Thursday, August 02, 2007

Must Be a Martyr Complex

UBBF recently sent me this article on women who fall for jerks. As entertaining and logical as it was, it got me thinking. Yes, I do fall in some of those patterns, yes I like taking care of people, and yes even if there's a glimpse of hope for salvation, I'll hold onto it like a mouse to cheese. I think I'm getting better at recognizing this and shaking it, but it often led to tough love from other friends.

Such as the time Wavy bought this book for me as a joke Christmas gift, in the waning days of the great Boy depression of 2005. Unfortunately it was too soon and when I unwrapped the gift, I gasped and maybe squeaked, not unlike the sound my old dog would make when one of us accidentally stepped on his paw when he tried to run in between our legs.

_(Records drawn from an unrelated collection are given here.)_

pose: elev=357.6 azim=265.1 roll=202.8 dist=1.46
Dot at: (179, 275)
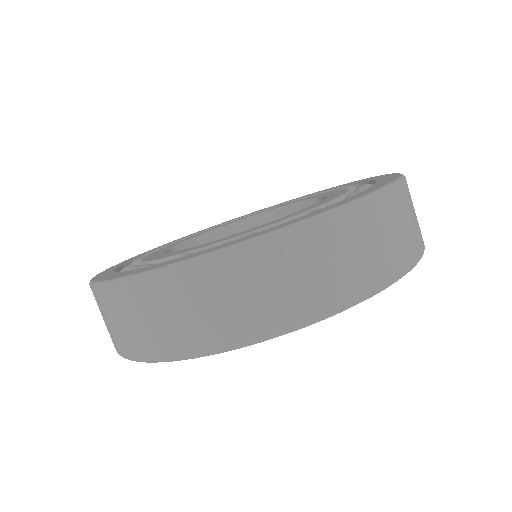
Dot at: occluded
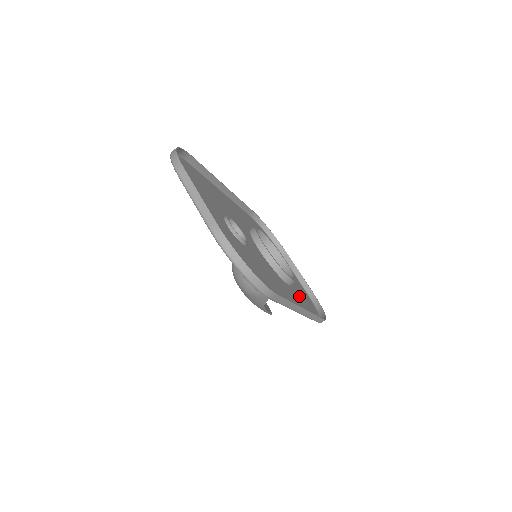
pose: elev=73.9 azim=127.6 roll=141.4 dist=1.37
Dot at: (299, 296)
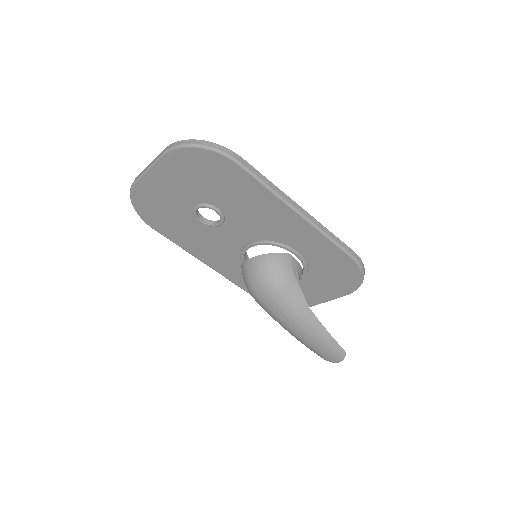
Dot at: (319, 259)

I never read the book -it was just too painful - but lent it to several other friends for perusal. It kind of leers at me from the bookshelf, in it's bright obnoxious pink cover. It taunts me and dares me to read it but I'm not sure anymore if it's just a reminder of a bad time in my life or if I'm past being lectured to by some stand-up comedian about common sense. Until I decide what to do with this book and whether I'll ever read it, I moved it to another bookshelf away from my frequent line of sight. And put some cute little toys in front of it.